Elbette ki her Türkiye Cumhuriyeti vatandaşının “deprem vergileri nereye gitti?” diye sorma hakkı vardır. Ancak…
Elazığ’da, yüzeye oldukça yakın ve yıkıcılığı oldukça şiddetli bir deprem olmasına rağmen görebildiğimiz kadarıyla herhangi bir kamu binası yerle bir olmamıştır. Bu, deprem vergilerimizin nereye gittiği hakkında bir fikir verebilir bize. Okullar, hastaneler, spor salonları ve sair kamu binaları hem İstanbul depreminde hem de Elazığ depreminde gayet iyi bir sınav verdiler bence.
Diğer yandan yapılan çalışmaların yeterli olup olmadığını sorgulamaya devam etmemiz gerekiyor. Niçin böyledir bu? Çünkü vergi bizim vergimizdir. Peşine düşmek, sorgulamak hakkımızdır.
Yeri gelmişken… Özellikle “oturulamaz raporu” verilen bazı evlerde niçin oturulmaya devam edildiği, bunun hangi saikle yapıldığı sorgulamaya başlamamız gereken ilk yer olmalı.
Elbette ki her Türkiye Cumhuriyeti vatandaşının bu tip doğal afetlerden sonra “devlet nerede?” diye sormaya hakkı vardır. Ancak…
Görülen o ki taraflı-tarafsız her gözlemci bu kez devletin doğal afet sonrası müdahale ve organizasyon gücünün uluslararası standartların çok çok üzerinde olduğunu belirtiyor. Gerek AFAD gerekse ilgili bakanlıklar son derece süratli bir şekilde bölgeye intikal etti. Hem arama kurtarma çalışmaları çok iyi planlandı hem de depremden etkilenen insanların temel ihtiyaçları çok çabuk karşılandı. Siz bakmayın “Alevi köylerine yardım gitmiyor, Kürt köyleri perişan” falan gibi provokasyonlara… İnsanı insandan ayırmadan, yani tam da olması gerektiği gibi, insanüstü bir gayretle müdahil oldu depreme tüm ilgili kurumlar.
99 depremini dün gibi hatırlayan benim gibi insanlar şunu anımsayacaktır. Devlet, 10 gün boyunca İstanbul’a 80, Ankara’ya 350 kilometre uzakta olan deprem bölgesine “ulaşamamıştı”. Müthiş bir zafiyet çıkmıştı ortaya. Sokaklarda ceset kokuları vardı. İnsanlar enkaz altında bağıra bağıra can vermişlerdi.
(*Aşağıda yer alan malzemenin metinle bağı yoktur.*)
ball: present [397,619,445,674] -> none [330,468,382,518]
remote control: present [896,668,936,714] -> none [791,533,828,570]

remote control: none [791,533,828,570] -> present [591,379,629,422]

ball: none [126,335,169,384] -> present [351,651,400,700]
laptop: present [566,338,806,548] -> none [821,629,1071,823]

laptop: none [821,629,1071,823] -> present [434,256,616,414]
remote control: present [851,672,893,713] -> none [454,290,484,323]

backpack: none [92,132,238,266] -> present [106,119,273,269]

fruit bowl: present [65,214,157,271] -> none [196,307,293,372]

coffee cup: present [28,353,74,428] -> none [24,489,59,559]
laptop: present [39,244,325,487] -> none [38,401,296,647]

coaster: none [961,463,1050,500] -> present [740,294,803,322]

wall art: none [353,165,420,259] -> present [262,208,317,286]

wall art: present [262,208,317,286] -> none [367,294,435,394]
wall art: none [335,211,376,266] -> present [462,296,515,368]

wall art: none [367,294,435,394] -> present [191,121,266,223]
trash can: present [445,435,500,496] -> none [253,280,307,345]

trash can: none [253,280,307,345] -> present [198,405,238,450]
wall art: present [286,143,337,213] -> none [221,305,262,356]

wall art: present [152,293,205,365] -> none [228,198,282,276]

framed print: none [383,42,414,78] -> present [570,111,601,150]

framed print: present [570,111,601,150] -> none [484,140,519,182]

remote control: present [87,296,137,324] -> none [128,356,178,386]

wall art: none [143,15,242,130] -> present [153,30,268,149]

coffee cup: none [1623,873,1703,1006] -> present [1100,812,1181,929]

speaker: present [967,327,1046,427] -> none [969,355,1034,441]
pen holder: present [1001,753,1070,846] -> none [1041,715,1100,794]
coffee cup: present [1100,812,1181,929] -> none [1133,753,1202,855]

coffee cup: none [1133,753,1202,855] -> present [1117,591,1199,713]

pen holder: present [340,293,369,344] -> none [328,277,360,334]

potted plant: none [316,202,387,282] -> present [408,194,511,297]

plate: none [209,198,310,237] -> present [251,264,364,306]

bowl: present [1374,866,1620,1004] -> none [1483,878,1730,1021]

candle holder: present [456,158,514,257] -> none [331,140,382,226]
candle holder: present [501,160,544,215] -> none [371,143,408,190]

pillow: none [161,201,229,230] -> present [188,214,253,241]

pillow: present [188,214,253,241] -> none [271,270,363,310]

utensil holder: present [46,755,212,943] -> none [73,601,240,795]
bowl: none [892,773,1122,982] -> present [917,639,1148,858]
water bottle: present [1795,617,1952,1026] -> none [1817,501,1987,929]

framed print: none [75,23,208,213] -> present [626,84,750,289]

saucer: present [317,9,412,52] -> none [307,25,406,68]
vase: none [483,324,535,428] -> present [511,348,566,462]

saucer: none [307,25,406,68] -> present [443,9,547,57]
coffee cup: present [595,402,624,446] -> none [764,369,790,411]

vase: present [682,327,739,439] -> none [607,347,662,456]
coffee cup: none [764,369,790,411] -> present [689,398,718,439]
O günden bu güne ülkemizin “refleks hızının” bunca artması sevindirici bir gelişme.
Elbette ki her Türkiye Cumhuriyeti vatandaşının “yardımlar nasıl organize ediliyor?” diye sormaya da hakkı vardır. Ancak…
Cidden göz yaşartıcı bir dayanışma duygusu ile memleketin dört bir yanından gerek arama kurtarma gerekse insani yardım konusunda çok güzel bir dayanışma örneği sergilendiği muhakkak. Böyle anlarda bu aziz milletin bir feri olduğum için Allah’a şükrediyorum.
Ekrem İmamoğlu’nun, Tunç Soyer’in, Mansur Yavaş’ın daha depremin ilk anında kurumlarının tüm güçleriyle bu dayanışmaya omuz vermesini de son derece doğal buluyorum. Ne var ki İmamoğlu’nun deprem bölgesine ziyaretini “yapılan yardımların yerine ulaşıp ulaşmadığını denetlemek için gitti” cümlesiyle değerlendiren Kılıçdaroğlu’nun yaptığını tehlikeli, çok tehlikeli buluyorum. Böyle anlarda fazladan bir politik kazanç elde etmek için böylesi bir ucuzluğa başvurmamak lazım gelir. Son derece gereksizdir.
Elbette ki her Türkiye Cumhuriyeti vatandaşı bu tip doğal afetlerden sonra “bu doğal afet şöyle bir nedenle meydana geldi” diyebilir. Ancak…
Allah’ı “sürekli ve kesintisiz bir cezalandırıcı” olarak değerlendirmenin kimseye, özellikle de biz Müslümanlara bir faydası yoktur kanaatimce. Katolik bir bakış açısıyla “şöyle şöyle oldu da bu deprem bundan oldu” diyerek moral bozmanın, Allah adına parmak sallamanın âlemi yoktur. Bunun yerine bolca dua, bolca yardımlaşma çağrısı, bolca dayanışma daha iyi olacaktır.